The three-story house is just 24 feet wide, with a 3-foot setback on both sides. The broad concrete stairs lead to the mahogany front door and entryway.


Just inside the front door, the teak staircase leads visitors to the public living areas on the top floor. The stairs are flanked by a Iowa limestone wall and screen, which extends through the house from the ground level to the third floor. At night, the row of uplights illuminates the space.


The staircase supports the screen, which was assembled in pieces using mahogany slats.


The roof of the house was "split" in order to create ceilings of different heights. Here, the lowered ceiling creates a more intimate space for conversation in the living room. A flat-screen TV is concealed behind the antique Chinese window screens, which were backed with mirror to bring more light into the space.

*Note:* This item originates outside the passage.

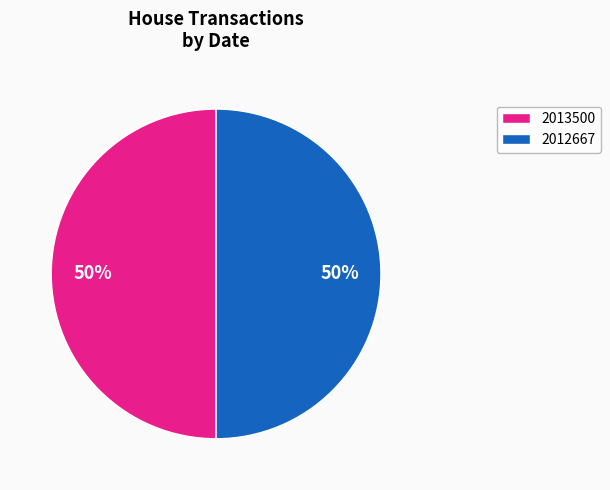

To the nearest percent, what is the average slice percentage?

50%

A variety of woods were used in the house, including teak for the floor, tongue-and-groove stained cedar for the ceiling, and mahogany for the doors and windows. The contemporary ladder-back chairs are by Christian Liaigre.



Just outside the living room, a fireplace, set in a limestone wall, helps to ward off the evening chill. Radiant heaters also were installed in the roof overhang.



Awning windows pop out to bring ocean breezes into the dining area, where Jiun Ho chairs, upholstered in soft green leather, pull up to the custom walnut table by Hudson Furniture. The custom pendant was designed by Alana Homesley.The accordion doors, at right, open onto a deck with a view of Malibu.


The family room and kitchen are at the rear of the house. Gray limestone was used for the dining peninsula and the backsplash. The custom cabinets are zebrawood; the countertops are red marble.  



In the master bedroom, on the house's middle level, space was carved out of the wall to create niches for the headboard and desk. The deck appears to float in space, protected by a one-half-inch-thick glass wall set in a deep concrete channel.


Alana Homesley designed the teak headboard and wall-mounted nightstands. The brass Beat pendant is by Tom Dixon


Ann Sacks' Bellarita marble tile was used on the freestanding wall in the master bath. Two showerheads are on the other side of the wall, creating an open-air shower room. For privacy, the electro-chromatic glass in the windows becomes translucent with the flip of a switch. Pebble floor tiles also by Ann Sacks; freestanding bathtub by Waterworks.


All the rooms look out on the open-air zen garden at the heart of the house. The custom fountain, weighing at least a ton, was put in place with a crane.  


The ground-level family room opens to the patio, just off the walkway to the beach. The gate, at right, conceals an outdoor shower.The stained cedar cladding, upper left, adds warmth to the house's stucco and concrete facade.